Prof. Weihua Li | Corrosion Control | Best Researcher Award
PHD at Ocean University of China, China
Prof. Dr. Weihua Li is an esteemed academic leader, serving as the Academic Vice Principal at North China University of Water Resources and Electric Power. With a Ph.D. in Marine Chemistry, she is a Level-2 distinguished professor and a renowned expert in corrosion protection and durability enhancement of infrastructure. Her pioneering research has led to breakthroughs in self-healing coatings and corrosion inhibition technologies, applied in major projects like the Hong Kong-Zhuhai-Macao Bridge. Prof. Li’s exceptional contributions, including over 230 academic papers and 80 patents, have earned her prestigious awards and recognition as a leading figure in marine engineering and corrosion science.
Professional Profiles:
Education
Ph.D. in Marine Chemistry, Ocean University of China Master’s in Analytical Chemistry, Qingdao University of Science and Technology Bachelor’s in Industrial Analysis, Qingdao Institute of Chemical Technology
Professional Experience
Academic Vice President, North China University of Water Resources and Electric Power Chief Scientist, Institute of the Chemistry of Henan Academy of Sciences Dean, Distinguished Professor, School of Chemical Engineering and Technology, Sun Yat-sen University Visiting Scholar, Technische Universität München, University of Manchester
Major Academic Achievements
Pioneered the theory of “targeted corrosion inhibition” Developed innovative techniques applied in significant infrastructure projects Published 8 monographs and over 230 academic papers Obtained 80 authorized national invention patents and contributed to industrial standards:
Awards & Honors
Recognized by national and provincial awards for outstanding scientific contributions and innovation leadership
Main Research Interests
Corrosion mechanism and theoretical innovation Durability of reinforced concrete structure Self-healing coating and theoretical innovation Corrosion inhibition technology and theoretical innovation Photocathodic protection and theoretical innovation
Research Focus:
Based on the provided publications, Dr.

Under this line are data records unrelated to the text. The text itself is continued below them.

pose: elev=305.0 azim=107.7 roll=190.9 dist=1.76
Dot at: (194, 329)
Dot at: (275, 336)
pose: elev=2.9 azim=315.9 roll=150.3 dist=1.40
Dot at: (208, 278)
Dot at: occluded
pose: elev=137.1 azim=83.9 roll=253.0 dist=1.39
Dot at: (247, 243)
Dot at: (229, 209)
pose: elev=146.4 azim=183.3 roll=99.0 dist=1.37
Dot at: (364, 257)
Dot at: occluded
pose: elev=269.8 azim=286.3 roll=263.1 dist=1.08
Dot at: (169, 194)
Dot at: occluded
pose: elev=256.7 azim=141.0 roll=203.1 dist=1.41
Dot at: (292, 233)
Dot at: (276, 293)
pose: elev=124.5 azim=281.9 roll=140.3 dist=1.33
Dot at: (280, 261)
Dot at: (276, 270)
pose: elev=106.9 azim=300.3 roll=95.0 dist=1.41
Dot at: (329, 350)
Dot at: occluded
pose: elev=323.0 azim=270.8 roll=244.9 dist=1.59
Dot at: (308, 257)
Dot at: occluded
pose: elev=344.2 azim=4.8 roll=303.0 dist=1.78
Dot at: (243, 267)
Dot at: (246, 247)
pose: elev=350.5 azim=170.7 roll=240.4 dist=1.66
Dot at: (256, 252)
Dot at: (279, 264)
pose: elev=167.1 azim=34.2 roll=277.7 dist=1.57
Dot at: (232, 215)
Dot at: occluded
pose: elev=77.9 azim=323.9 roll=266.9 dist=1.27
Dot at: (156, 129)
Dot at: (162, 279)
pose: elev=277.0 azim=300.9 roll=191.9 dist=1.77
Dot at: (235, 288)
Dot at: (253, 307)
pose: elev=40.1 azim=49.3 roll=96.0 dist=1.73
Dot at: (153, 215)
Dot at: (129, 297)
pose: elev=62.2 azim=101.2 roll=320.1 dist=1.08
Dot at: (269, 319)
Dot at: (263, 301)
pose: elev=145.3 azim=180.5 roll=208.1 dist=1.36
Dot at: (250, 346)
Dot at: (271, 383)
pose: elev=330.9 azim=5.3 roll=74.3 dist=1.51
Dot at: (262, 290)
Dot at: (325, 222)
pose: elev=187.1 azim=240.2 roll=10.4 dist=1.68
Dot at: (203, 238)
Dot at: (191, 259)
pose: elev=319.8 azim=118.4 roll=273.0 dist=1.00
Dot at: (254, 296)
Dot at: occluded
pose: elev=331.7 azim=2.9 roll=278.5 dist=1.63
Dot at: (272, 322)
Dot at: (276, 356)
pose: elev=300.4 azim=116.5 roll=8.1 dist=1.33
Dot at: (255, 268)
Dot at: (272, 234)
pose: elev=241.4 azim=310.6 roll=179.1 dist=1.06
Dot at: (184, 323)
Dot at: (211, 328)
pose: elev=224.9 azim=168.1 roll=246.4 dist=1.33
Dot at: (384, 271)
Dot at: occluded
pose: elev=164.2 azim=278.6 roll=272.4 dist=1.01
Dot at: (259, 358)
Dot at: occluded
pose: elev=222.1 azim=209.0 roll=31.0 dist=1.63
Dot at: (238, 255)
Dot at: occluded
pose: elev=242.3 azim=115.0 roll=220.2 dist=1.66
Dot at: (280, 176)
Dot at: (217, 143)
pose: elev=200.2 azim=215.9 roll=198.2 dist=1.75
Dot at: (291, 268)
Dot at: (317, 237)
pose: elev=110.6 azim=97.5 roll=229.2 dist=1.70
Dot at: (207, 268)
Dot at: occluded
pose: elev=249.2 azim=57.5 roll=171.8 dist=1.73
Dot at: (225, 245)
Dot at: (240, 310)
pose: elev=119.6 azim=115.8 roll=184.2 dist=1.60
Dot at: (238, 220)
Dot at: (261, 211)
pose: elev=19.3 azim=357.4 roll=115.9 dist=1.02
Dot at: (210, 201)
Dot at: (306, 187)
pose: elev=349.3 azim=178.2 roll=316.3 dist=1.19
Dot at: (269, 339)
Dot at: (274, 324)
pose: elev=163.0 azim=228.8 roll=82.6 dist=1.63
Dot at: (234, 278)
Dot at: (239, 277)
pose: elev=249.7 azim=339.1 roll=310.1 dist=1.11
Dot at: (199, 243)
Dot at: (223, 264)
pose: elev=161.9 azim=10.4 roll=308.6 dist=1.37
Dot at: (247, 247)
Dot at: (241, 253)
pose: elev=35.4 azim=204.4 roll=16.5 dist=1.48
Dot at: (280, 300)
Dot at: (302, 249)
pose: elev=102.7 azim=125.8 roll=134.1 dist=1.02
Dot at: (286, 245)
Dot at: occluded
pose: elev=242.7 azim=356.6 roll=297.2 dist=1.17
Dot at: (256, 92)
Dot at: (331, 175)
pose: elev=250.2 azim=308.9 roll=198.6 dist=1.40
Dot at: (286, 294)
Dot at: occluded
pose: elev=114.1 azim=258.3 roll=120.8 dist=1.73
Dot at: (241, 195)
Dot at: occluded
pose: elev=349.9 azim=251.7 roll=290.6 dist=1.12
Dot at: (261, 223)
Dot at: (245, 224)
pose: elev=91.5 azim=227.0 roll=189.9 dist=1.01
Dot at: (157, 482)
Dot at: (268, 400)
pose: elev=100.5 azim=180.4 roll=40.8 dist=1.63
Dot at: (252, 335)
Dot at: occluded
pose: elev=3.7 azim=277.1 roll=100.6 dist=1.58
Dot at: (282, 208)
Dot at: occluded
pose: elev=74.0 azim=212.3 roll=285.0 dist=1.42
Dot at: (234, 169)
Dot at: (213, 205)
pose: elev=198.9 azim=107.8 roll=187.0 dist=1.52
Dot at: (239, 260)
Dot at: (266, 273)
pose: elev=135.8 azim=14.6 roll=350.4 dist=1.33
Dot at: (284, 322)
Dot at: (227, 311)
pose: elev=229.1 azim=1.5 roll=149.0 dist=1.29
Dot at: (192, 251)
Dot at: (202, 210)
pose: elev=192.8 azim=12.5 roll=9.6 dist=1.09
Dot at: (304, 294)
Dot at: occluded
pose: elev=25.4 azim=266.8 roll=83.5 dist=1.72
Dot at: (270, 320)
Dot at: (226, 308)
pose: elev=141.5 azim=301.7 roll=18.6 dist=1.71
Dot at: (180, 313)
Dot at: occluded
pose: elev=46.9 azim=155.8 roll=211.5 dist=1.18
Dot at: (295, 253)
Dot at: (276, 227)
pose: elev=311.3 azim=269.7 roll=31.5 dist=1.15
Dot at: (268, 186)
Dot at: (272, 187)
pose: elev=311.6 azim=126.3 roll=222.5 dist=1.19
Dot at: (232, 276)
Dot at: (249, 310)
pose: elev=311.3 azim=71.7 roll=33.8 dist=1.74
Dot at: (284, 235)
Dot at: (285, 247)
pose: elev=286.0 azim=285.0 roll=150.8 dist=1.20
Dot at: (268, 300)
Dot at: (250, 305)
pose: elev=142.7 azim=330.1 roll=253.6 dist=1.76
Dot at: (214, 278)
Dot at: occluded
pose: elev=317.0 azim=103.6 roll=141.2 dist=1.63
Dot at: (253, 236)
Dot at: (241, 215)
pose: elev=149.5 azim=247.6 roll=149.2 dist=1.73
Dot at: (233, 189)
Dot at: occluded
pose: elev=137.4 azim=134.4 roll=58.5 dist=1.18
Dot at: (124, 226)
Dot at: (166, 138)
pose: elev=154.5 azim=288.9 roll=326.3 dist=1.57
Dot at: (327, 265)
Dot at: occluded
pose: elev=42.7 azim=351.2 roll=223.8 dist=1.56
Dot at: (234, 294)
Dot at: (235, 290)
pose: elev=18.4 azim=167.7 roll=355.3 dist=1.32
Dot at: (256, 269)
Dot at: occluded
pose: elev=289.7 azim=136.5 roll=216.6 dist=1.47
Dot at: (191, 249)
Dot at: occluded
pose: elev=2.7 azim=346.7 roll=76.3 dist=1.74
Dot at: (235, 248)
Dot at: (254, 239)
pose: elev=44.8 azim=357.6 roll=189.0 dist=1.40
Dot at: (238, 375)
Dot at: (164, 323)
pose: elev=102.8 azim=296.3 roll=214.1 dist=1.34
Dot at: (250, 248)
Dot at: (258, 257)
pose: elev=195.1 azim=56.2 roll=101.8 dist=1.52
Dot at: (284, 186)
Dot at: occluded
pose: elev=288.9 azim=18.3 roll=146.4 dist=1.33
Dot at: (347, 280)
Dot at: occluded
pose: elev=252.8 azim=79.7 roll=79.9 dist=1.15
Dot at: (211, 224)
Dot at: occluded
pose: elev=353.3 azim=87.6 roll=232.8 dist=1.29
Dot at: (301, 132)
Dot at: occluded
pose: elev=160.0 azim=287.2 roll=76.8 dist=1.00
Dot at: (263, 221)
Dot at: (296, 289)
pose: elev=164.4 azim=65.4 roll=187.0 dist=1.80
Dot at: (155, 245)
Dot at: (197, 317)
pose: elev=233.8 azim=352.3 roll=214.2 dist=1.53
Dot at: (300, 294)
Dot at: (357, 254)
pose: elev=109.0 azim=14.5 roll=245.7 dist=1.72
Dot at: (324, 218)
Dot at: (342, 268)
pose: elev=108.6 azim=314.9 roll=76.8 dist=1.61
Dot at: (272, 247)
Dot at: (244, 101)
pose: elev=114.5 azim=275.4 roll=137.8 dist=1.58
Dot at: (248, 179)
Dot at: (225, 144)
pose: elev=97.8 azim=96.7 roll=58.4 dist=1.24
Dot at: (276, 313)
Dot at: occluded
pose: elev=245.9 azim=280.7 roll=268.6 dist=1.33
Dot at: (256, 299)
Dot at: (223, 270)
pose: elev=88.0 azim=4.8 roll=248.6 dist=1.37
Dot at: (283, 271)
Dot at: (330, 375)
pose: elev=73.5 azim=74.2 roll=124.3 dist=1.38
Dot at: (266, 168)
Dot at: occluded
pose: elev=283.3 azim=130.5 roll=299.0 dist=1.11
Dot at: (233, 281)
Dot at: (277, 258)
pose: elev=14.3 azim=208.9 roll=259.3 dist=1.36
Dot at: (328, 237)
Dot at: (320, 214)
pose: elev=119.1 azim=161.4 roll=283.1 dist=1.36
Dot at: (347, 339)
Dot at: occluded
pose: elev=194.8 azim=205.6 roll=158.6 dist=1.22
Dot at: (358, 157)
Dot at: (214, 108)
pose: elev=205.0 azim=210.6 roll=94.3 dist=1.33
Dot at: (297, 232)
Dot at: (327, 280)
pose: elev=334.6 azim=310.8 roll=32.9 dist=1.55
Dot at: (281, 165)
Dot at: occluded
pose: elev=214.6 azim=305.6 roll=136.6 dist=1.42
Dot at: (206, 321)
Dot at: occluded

Weihua Li’s research focus primarily revolves around the development and application of advanced machine learning and deep learning techniques for fault diagnosis and condition monitoring of mechanical systems, particularly in the domain of rotary machinery. Her work spans various areas such as multisensor feature fusion, deep transfer learning, state-of-charge estimation of lithium-ion batteries, convolutional neural networks (CNNs), recurrent neural networks (RNNs), and adversarial transfer networks. Dr. Li’s contributions significantly advance the field of intelligent fault diagnosis by addressing challenges in feature extraction, domain adaptation, and compound fault diagnosis, ultimately enhancing the reliability and efficiency of machinery health monitoring systems.
Publications
- A perspective survey on deep transfer learning for fault diagnosis in industrial scenarios: Theories, applications and challenges, cited by: 385, Publication: 2022.
- A deep learning method for bearing fault diagnosis based on cyclic spectral coherence and convolutional neural networks, cited by: 334, Publication: 2020.
- State-of-charge estimation of lithium-ion batteries using LSTM and UKF, cited by: 256, Publication: 2020.
- Domain adversarial transfer network for cross-domain fault diagnosis of rotary machinery, cited by: 190, Publication: 2020.
- A two-stage transfer adversarial network for intelligent fault diagnosis of rotating machinery with multiple new faults, cited by: 136, Publication: 2020.
- Deep semisupervised domain generalization network for rotary machinery fault diagnosis under variable speed, cited by: 135, Publication: 2020.
- A novel weighted adversarial transfer network for partial domain fault diagnosis of machinery, cited by: 123, Publication: 2020.
- Deep adversarial capsule network for compound fault diagnosis of machinery toward multidomain generalization task, cited by: 121, Publication: 2020.
- A deep adversarial transfer learning network for machinery emerging fault detection, cited by: 96, Publication: 2020.
- A robust weight-shared capsule network for intelligent machinery fault diagnosis, cited by: 96, Publication: 2020.